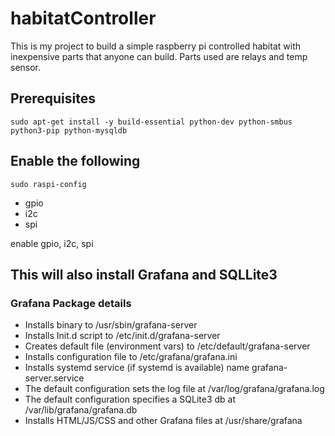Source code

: # habitatController
This is my project to build a simple raspberry pi controlled habitat with inexpensive parts that anyone can build. Parts
used are relays and temp sensor.

## Prerequisites

    sudo apt-get install -y build-essential python-dev python-smbus python3-pip python-mysqldb

## Enable the following

    sudo raspi-config

- gpio
- i2c
- spi

enable gpio, i2c, spi

## This will also install Grafana and SQLLite3

### Grafana Package details

- Installs binary to /usr/sbin/grafana-server
- Installs Init.d script to /etc/init.d/grafana-server
- Creates default file (environment vars) to /etc/default/grafana-server
- Installs configuration file to /etc/grafana/grafana.ini
- Installs systemd service (if systemd is available) name grafana-server.service
- The default configuration sets the log file at /var/log/grafana/grafana.log
- The default configuration specifies a SQLite3 db at /var/lib/grafana/grafana.db
- Installs HTML/JS/CSS and other Grafana files at /usr/share/grafana
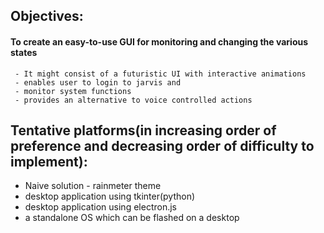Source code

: ## Objectives:

#### To create an easy-to-use GUI for monitoring and changing the various states

     - It might consist of a futuristic UI with interactive animations
     - enables user to login to jarvis and 
     - monitor system functions
     - provides an alternative to voice controlled actions

## Tentative platforms(in increasing order of preference and decreasing order of difficulty to implement):

- Naive solution - rainmeter theme
- desktop application using tkinter(python)
- desktop application using electron.js
- a standalone OS which can be flashed on a desktop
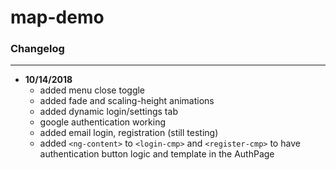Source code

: # map-demo


### Changelog
___
- **10/14/2018**
  - added menu close toggle
  - added fade and scaling-height animations
  - added dynamic login/settings tab
  - google authentication working
  - added email login, registration (still testing)
  - added `<ng-content>` to `<login-cmp>` and `<register-cmp>` to have authentication button logic and template in the AuthPage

EXERCISE DETAILS
Repeat the material verbatim but without any of its pictures.

YOUR SOLUTION
Source code

: # habitatController
This is my project to build a simple raspberry pi controlled habitat with inexpensive parts that anyone can build. Parts
used are relays and temp sensor.

## Prerequisites

    sudo apt-get install -y build-essential python-dev python-smbus python3-pip python-mysqldb

## Enable the following

    sudo raspi-config

- gpio
- i2c
- spi

enable gpio, i2c, spi

## This will also install Grafana and SQLLite3

### Grafana Package details

- Installs binary to /usr/sbin/grafana-server
- Installs Init.d script to /etc/init.d/grafana-server
- Creates default file (environment vars) to /etc/default/grafana-server
- Installs configuration file to /etc/grafana/grafana.ini
- Installs systemd service (if systemd is available) name grafana-server.service
- The default configuration sets the log file at /var/log/grafana/grafana.log
- The default configuration specifies a SQLite3 db at /var/lib/grafana/grafana.db
- Installs HTML/JS/CSS and other Grafana files at /usr/share/grafana
Source code

: ## Objectives:

#### To create an easy-to-use GUI for monitoring and changing the various states

     - It might consist of a futuristic UI with interactive animations
     - enables user to login to jarvis and 
     - monitor system functions
     - provides an alternative to voice controlled actions

## Tentative platforms(in increasing order of preference and decreasing order of difficulty to implement):

- Naive solution - rainmeter theme
- desktop application using tkinter(python)
- desktop application using electron.js
- a standalone OS which can be flashed on a desktop
Source code

: # map-demo


### Changelog
___
- **10/14/2018**
  - added menu close toggle
  - added fade and scaling-height animations
  - added dynamic login/settings tab
  - google authentication working
  - added email login, registration (still testing)
  - added `<ng-content>` to `<login-cmp>` and `<register-cmp>` to have authentication button logic and template in the AuthPage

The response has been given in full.